“And as for you, Capernaum, ‘Will you be exalted to heaven?
You will go down to the netherworld.” Luke 10,13-16
The mystery of unbelief is hard to understand. Why was he rejected by the people of Capernaum who received him so enthusiastically when he began his ministry there? They saw him expel a demon in their synagogue. They marveled at his teaching. He cured Peter’s mother in law and made a paralyzed man walk. People came to the town from everywhere with their sick to have him cure them. They flocked around the door of the house where he stay.
I’m sure some of Luke’s gentile readers (He wrote with them in mind) also wondered what happened in the land where Jesus was born and taught and died and rose again. Why was Jesus rejected in Capernaum, Nazareth, Bethsaida– centers of Jesus’ life and ministry?

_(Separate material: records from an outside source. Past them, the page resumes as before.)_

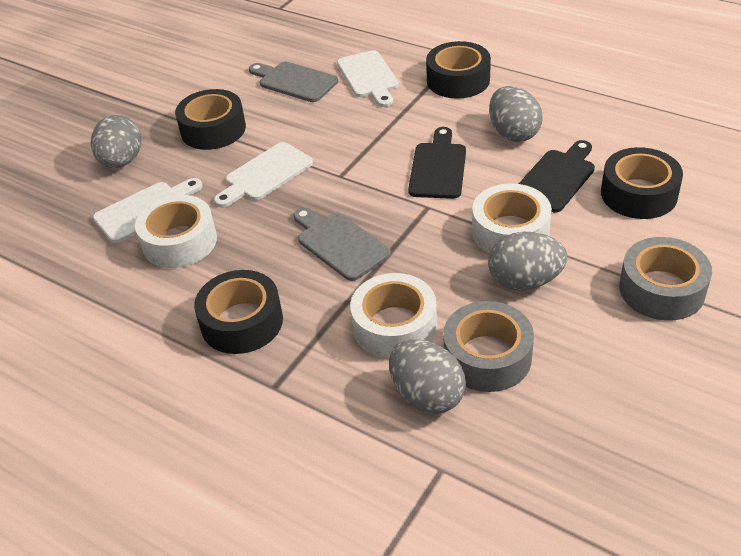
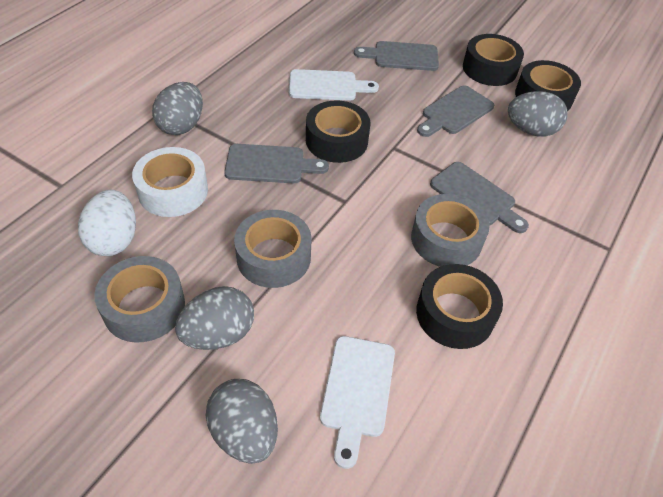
black cutting board: 2 -> 0
grey cutting board: 2 -> 4
grey tape: 2 -> 3
white cutting board: 3 -> 2
white egg: 0 -> 1
white tape: 3 -> 1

“He came to his own and his own received him not,’ John’s gospel says. The mystery of unbelief was there from the beginning. Paul writes extensively about this mystery in the 9th chapter of this Letter to the Romans. Hope in the mystery of God’s mercy, Paul writes, Israel will have its day of belief.

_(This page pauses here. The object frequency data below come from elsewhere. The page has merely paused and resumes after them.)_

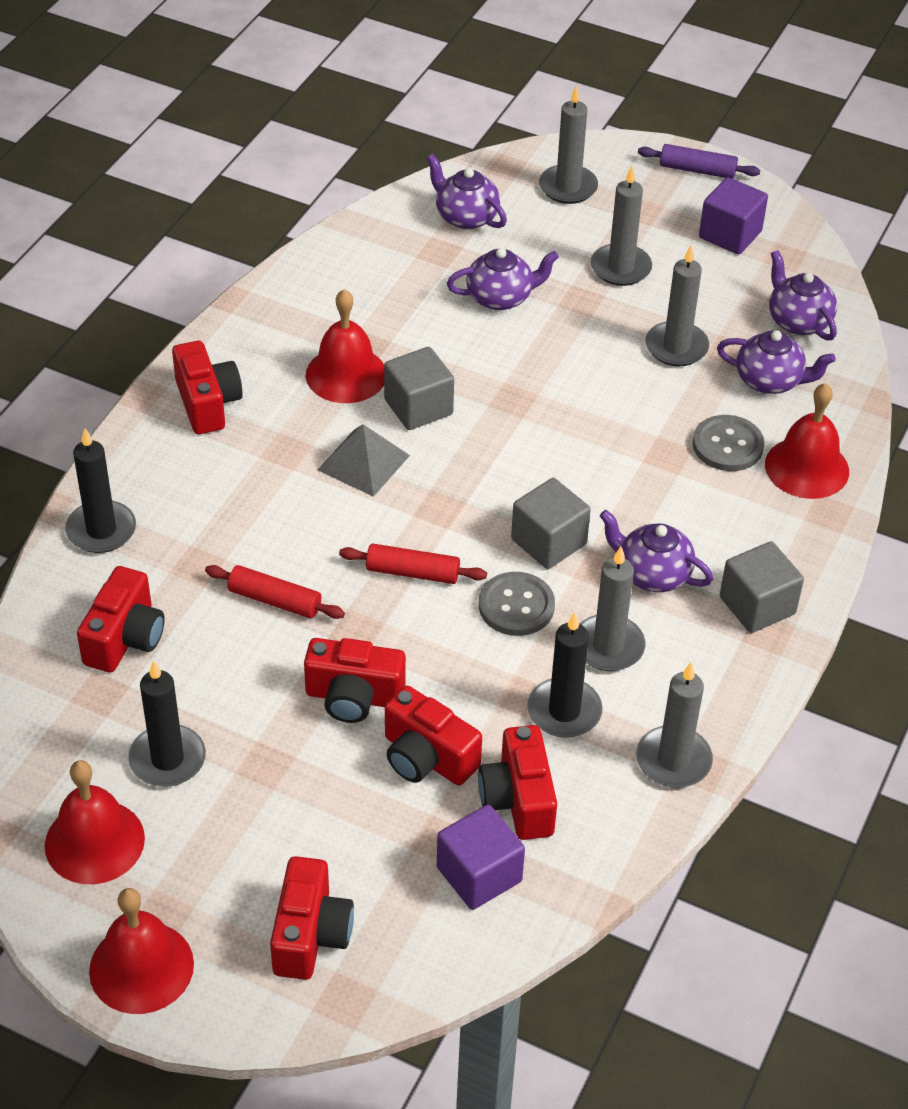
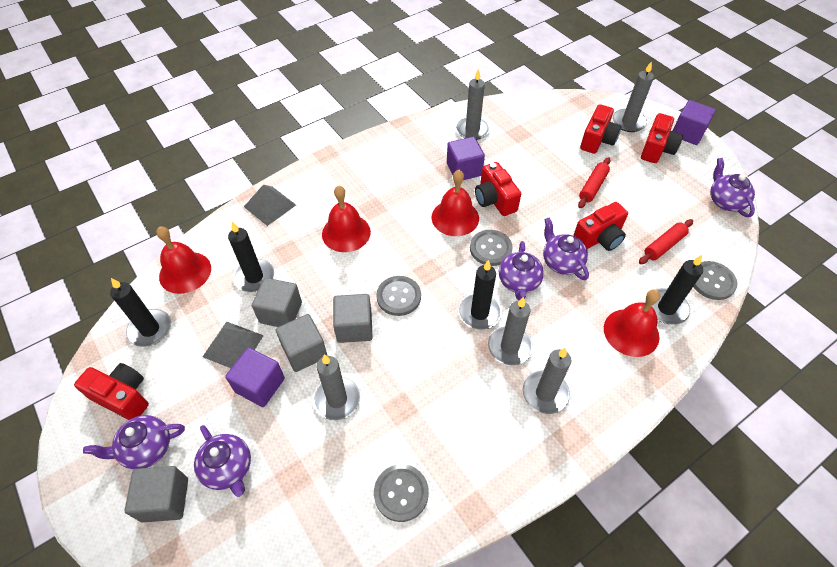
black candle: 3 -> 4
grey button: 2 -> 4
grey cube: 3 -> 4
grey pyramid: 1 -> 2
purple cube: 2 -> 3
purple rolling pin: 1 -> 0
red camera: 6 -> 5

The rejection of Jesus by his own people was a mystery Christians could not understand then. We cannot understand it nows as we see people abandoning Christianity and its churches. We wonder about the future of Christianity, especially among the young.
The mystery of unbelief is a mystery which calls us, not to believe less, but to believe more strongly. Believe in him with all your strength, preach him as well as you know how, Luke’s gospel says. Believing in a world of unbelief is one of the ways we enter into the mystery of the cross and resurrection.